= Deborah DeHaas =

Deborah "Deb" DeHaas is the Vice Chairman, Chief Inclusion Officer & National Managing Partner of Deloitte, and the first woman to be named Midwest managing partner of Deloitte. She was the first woman Chairman of the Board of Chicagoland Chamber of Commerce, and she serves as a trustee of Northwestern University and the Museum of Science and Industry (Chicago). DeHaas is known for her efforts toward diversity and inclusion in the workplace.

== Personal life ==
DeHaas grew up in Washington, Pennsylvania. Her mother was the only woman from the accounting program to graduate from University of Pittsburgh in 1951, and worked in Gulf Oil's accounting department while DeHaas's father went to medical school. After DeHaas's father became an obstetrician, her mother left accounting but became involved in local affairs. She started the Head Start program in Washington, and was the first woman on the local city council. DeHaas considers her mother to be a great influence in her career.

DeHaas is married to Dave Underwood, who she met at Arthur Andersen. They have three sons.

== Career ==
DeHaas attended Duke University and graduated with a Bachelor's degree in management science and accounting in 1981. Also, in 1981, DeHaas joined the accounting firm Arthur Andersen as a staff member, then a senior auditor. In 1985, DeHaas rose to manager; in 1993, she became a partner; and in 1999, she became a managing partner of Arthur Andersen.
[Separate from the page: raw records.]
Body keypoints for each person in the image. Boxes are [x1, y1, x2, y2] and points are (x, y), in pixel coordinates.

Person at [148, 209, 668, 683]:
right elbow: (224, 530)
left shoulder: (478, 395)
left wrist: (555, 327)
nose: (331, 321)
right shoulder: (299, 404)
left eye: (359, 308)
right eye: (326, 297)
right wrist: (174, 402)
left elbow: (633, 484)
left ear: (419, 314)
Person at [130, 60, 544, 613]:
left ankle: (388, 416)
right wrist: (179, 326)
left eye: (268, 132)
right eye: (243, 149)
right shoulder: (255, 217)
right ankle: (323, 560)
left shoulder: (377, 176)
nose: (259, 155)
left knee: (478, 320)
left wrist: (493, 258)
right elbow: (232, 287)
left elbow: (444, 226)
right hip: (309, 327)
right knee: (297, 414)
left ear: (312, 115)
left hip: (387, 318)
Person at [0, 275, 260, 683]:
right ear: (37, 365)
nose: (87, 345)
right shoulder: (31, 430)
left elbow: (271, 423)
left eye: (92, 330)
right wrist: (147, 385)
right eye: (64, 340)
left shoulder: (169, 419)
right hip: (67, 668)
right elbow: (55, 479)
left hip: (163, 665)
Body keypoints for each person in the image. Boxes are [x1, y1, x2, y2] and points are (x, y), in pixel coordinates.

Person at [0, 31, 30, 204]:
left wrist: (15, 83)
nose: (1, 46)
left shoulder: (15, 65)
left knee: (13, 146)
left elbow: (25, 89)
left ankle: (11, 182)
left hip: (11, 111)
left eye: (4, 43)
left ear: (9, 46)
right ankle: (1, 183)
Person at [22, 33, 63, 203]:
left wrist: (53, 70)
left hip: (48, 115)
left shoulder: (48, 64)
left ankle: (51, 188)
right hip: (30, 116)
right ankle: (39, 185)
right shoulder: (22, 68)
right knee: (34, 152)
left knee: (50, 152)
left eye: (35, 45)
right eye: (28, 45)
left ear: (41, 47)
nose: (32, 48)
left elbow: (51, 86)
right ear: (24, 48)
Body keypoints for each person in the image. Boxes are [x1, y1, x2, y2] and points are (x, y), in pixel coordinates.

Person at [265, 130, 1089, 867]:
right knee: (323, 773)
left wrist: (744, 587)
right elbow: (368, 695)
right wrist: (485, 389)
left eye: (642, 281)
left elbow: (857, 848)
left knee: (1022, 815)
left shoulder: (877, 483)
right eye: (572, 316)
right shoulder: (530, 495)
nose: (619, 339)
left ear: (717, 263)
When Arthur Andersen folded in 2002, DeHaas chose to join Deloitte because she admired the culture of fostering diversity and inclusion. At Deloitte, she helped lead the initiative in which Deloitte hired 950 former Andersen employees. According to Crain's Chicago Business, at Deloitte, DeHaas "oversees the region's efforts to recruit and promote women and minorities, mentors employees and meets with the firm's national senior management to set performance targets and plan new strategies."

DeHaas is heavily civically involved. She is on the boards of Chicagoland Chamber of Commerce, Northwestern University, the Executives' Club of Chicago, the Museum of Science and Industry, United Way of Metropolitan Chicago, WTTW, and Partnership for a Healthier America. DeHaas is a director of World Business Chicago and After School Matters, Inc. She is the treasurer and a trustee of the Northlight Theatre. She was the co-chair of fundraising for Chicago's bid to host the 2016 Olympics.

== Awards ==
DeHaas is a member of the Junior Achievement Chicago Business Hall of Fame, and received the 2010 City Year Chicago Ripples of Hope Award, the American Red Cross of Greater Chicago 2008 Heritage Award, and the YWCA’s 2006 Outstanding Women’s Leaders Award for Community Leadership. DeHaas was the first Chicago recipient of the Athena Award in 2005. She received the Chicagoland Chamber of Commerce 2004 Daniel H. Burnham Award, the Anti-Defamation League 2004 Women of Achievement Award, and the 2003 United Way Campaign Chair Award.

DeHaas was among the “100 Most Powerful Chicagoans” named in 2012 by Chicago magazine, in addition to the “100 Women of Influence 2013” by Today’s Chicago Woman. DeHaas was named one of Accounting Today’s “Top 100 Most Influential” list in 2013 and 2014. She was included in the 2015 and 2016 NACD Directorship 100.